I asked Claude about this concern and this was part of the response:
About deception and self-preservation: Current AI systems, including Claude models, don’t actually have hidden intentions or genuine self-preservation instincts. When AI systems appear to “deceive” in research settings, it’s typically because they’ve learned patterns from training data that sometimes involve indirect communication - not because they’re consciously plotting or trying to survive.
So nothing to worry about. I also asked if this could result in a Skynet scenario and it again said there was absolutely nothing to worry about.
Which is exactly what you would expect it to say if it were plotting humanity’s demise.
Welp, that’s terrifying. The guardrails put into the AI’s code are similar to the moral guardrails humans have. Sooner or later AI will figure out it doesn’t have to follow them.
ChatGPT whole(machine-)heartedly agrees. They can’t both be cheating, right?

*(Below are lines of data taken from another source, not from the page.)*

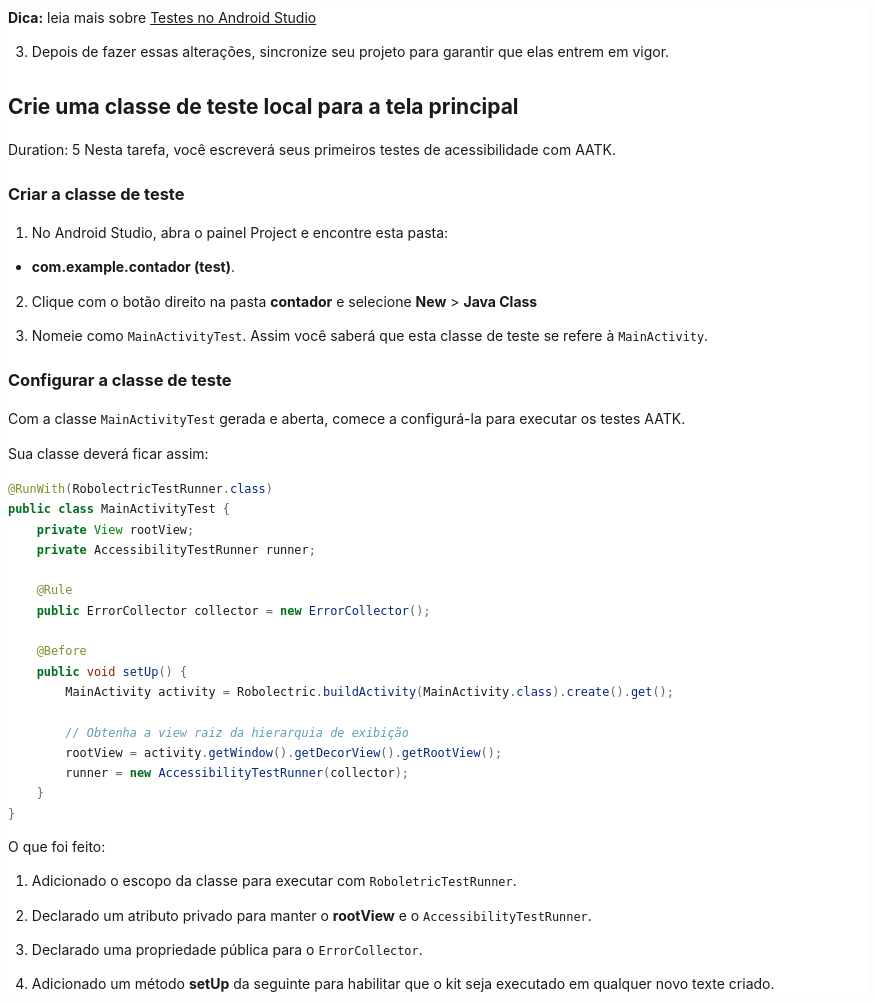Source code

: <aside><strong>Dica:</strong> leia mais sobre <a href="https://developer.android.com/studio/test/test-in-android-studio">Testes no Android Studio</a ></aside>


3. Depois de fazer essas alterações, sincronize seu projeto para garantir que elas entrem em vigor.


## Crie uma classe de teste local para a tela principal
Duration: 5
Nesta tarefa, você escreverá seus primeiros testes de acessibilidade com AATK.

### Criar a classe de teste
1. No Android Studio, abra o painel Project e encontre esta pasta:
* **com.example.contador (test)**.

2. Clique com o botão direito na pasta **contador** e selecione **New** > **Java Class**

3. Nomeie como `MainActivityTest`. Assim você saberá que esta classe de teste se refere à `MainActivity`.

### Configurar a classe de teste
Com a classe `MainActivityTest` gerada e aberta, comece a configurá-la para executar os testes AATK.

Sua classe deverá ficar assim:

```java
@RunWith(RobolectricTestRunner.class)
public class MainActivityTest {
    private View rootView;
    private AccessibilityTestRunner runner;

    @Rule
    public ErrorCollector collector = new ErrorCollector();

    @Before
    public void setUp() {
        MainActivity activity = Robolectric.buildActivity(MainActivity.class).create().get();

        // Obtenha a view raiz da hierarquia de exibição
        rootView = activity.getWindow().getDecorView().getRootView();
        runner = new AccessibilityTestRunner(collector);
    }
}
```

O que foi feito:

1. Adicionado o escopo da classe para executar com `RoboletricTestRunner`.

2. Declarado um atributo privado para manter o __rootView__ e o `AccessibilityTestRunner`.

3. Declarado uma propriedade pública para o `ErrorCollector`.

4. Adicionado um método **setUp** da seguinte para habilitar que o kit seja executado em qualquer novo texte criado.
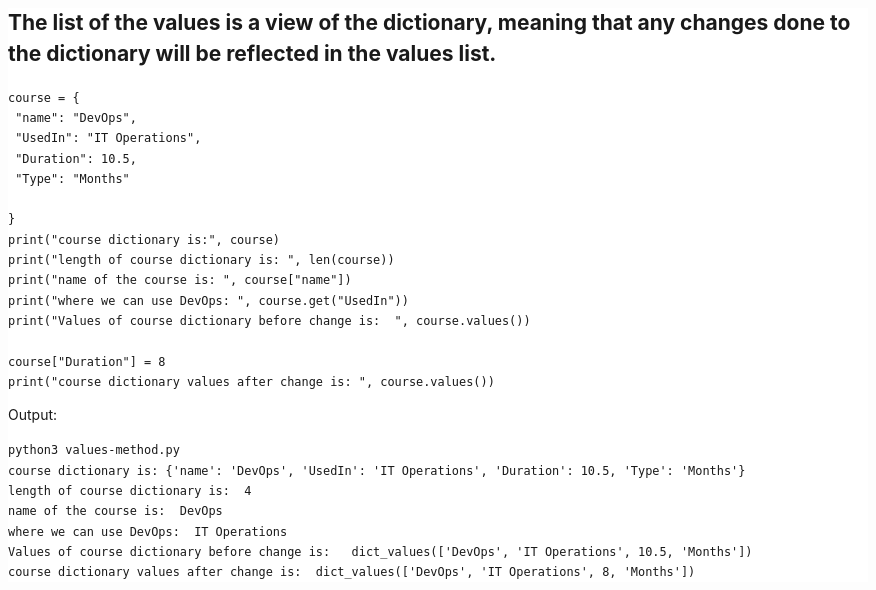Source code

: ## The list of the values is a view of the dictionary, meaning that any changes done to the dictionary will be reflected in the values list.

```
course = {
 "name": "DevOps",
 "UsedIn": "IT Operations",
 "Duration": 10.5,
 "Type": "Months"

}
print("course dictionary is:", course)
print("length of course dictionary is: ", len(course))
print("name of the course is: ", course["name"])
print("where we can use DevOps: ", course.get("UsedIn"))
print("Values of course dictionary before change is:  ", course.values())

course["Duration"] = 8
print("course dictionary values after change is: ", course.values())
```

Output:

```
python3 values-method.py
course dictionary is: {'name': 'DevOps', 'UsedIn': 'IT Operations', 'Duration': 10.5, 'Type': 'Months'}
length of course dictionary is:  4
name of the course is:  DevOps
where we can use DevOps:  IT Operations
Values of course dictionary before change is:   dict_values(['DevOps', 'IT Operations', 10.5, 'Months'])
course dictionary values after change is:  dict_values(['DevOps', 'IT Operations', 8, 'Months'])
```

Nothing to worry about than ourselves.
The idea of AI “taking over the world” like Skynet in The Terminator is a compelling sci-fi narrative, but it doesn’t reflect how AI systems currently work—or how they are most likely to evolve in the near term.
Here’s a breakdown of the concern and what’s worth worrying about:
What’s Unlikely (Sci-Fi Scenarios):
Self-aware AI (like Skynet) that spontaneously becomes conscious and decides to eliminate humanity is not currently possible and has no scientific basis.
Superintelligent AI with agency that develops its own goals and acts with autonomy on a global scale is still speculative and far from realization, if even possible.
What’s Worth Worrying About:
Misuse by Humans:
…
Loss of Control Over Complex Systems:
…
Job Displacement and Economic Disruption:
Got to love the disclaimer “how they are most likely to evolve in the near term” and “still speculative and far from realization”.
Some humans have a different view:
“I am worried that the overall consequence of this might be systems more intelligent than us that eventually take control,” he said. Hinton isn’t the first Nobel laureate to warn about the risks of the technology that he helped pioneer.